The Islamic State, or Daesh as it is commonly known, may not be operationally active in the Pakistan-Afghanistan region, but they might be using it for financing and recruitment purposes. Such a conclusion seems reasonable, since traces of the group were found in the area but they never translated into a permanent presence. However, even in the face of mounting evidence this narrative has been consistently sidelined by the authorities. Recent reports by the US Treasury Department and the British government claim that a portion of the funds poured into Syria have been diverted from Afghanistan and Pakistan, and also point out that that the larger terrorist financing network – which funds groups from the Haqqani Network to the Tehreek-e-Taliban Pakistan (TTP) – is still operational, and according to some estimates, relatively unimpeded.

All of this flies in the face of the shinning narrative of success that the military is presenting regarding the military operations and the National Action Plan (NAP). Terrorist financing was one of the first agendas of the NAP, and if groups like Laskar-e-Taiba (LeT) can brazenly collect funds through its charity fronts Jamaat-ud-Dawa (JUD) and Falah-i-Insaniyat Foundation (FIF) then the NAP has failed. Closing suspected bank accounts and tightening remittance and banking rules are superficial steps if the physical network of financing is still booming. The JUD and the FIF do not even employ subterfuge while carrying out their activities – they don’t feel the need to – the province of Punjab can attest to that.

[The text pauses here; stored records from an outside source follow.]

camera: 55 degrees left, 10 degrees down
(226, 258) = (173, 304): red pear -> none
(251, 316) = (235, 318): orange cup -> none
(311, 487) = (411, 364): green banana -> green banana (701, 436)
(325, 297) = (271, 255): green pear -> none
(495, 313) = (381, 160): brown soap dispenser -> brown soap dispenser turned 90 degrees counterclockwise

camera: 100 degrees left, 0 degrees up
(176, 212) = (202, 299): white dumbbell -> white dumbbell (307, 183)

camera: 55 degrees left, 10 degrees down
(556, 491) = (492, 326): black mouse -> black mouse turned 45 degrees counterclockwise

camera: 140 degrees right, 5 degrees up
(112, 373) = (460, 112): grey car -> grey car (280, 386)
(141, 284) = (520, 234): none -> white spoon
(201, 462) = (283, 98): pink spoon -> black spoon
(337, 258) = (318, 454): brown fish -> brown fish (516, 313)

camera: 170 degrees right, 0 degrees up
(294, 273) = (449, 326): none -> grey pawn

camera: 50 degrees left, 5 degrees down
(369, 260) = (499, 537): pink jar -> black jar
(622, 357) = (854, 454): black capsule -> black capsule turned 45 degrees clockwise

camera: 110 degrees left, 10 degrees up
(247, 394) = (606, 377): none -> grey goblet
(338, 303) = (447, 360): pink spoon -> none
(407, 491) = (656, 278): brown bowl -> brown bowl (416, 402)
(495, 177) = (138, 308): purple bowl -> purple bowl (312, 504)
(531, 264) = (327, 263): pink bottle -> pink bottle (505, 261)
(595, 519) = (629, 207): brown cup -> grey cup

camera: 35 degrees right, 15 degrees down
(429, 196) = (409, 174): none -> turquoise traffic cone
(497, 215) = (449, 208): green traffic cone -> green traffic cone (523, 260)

Stemming the flow of Ramzan donations and intercepting trucks loaded with hides is the simplest of tasks, only if the will to do so is present.

The JUD, LeT and FIF and other Punjab based groups may not be a direct threat to the state at the present, but the state has no control over where the funds generated by them end up. Reports indicate that the final beneficiary are often much more active and insidious groups.

Before the government and the military begin to vociferously deny these allegations it must keep two things in minds. Firstly, it cannot use statements made by the US on the progress of the military operation to claim success – as General Raheel Sharif did at a dinner few days ago – and dismiss negative reports made by the same country as ‘baseless’. Statements made by the US are either legitimate or baseless, they cannot be both. Secondly, the people of Punjab and Khyber Pakhtunkhwa have themselves witnessed the annual fund run by these groups; denial is out of question.

It is about time the military and the government moves beyond paying lip service to the NAP.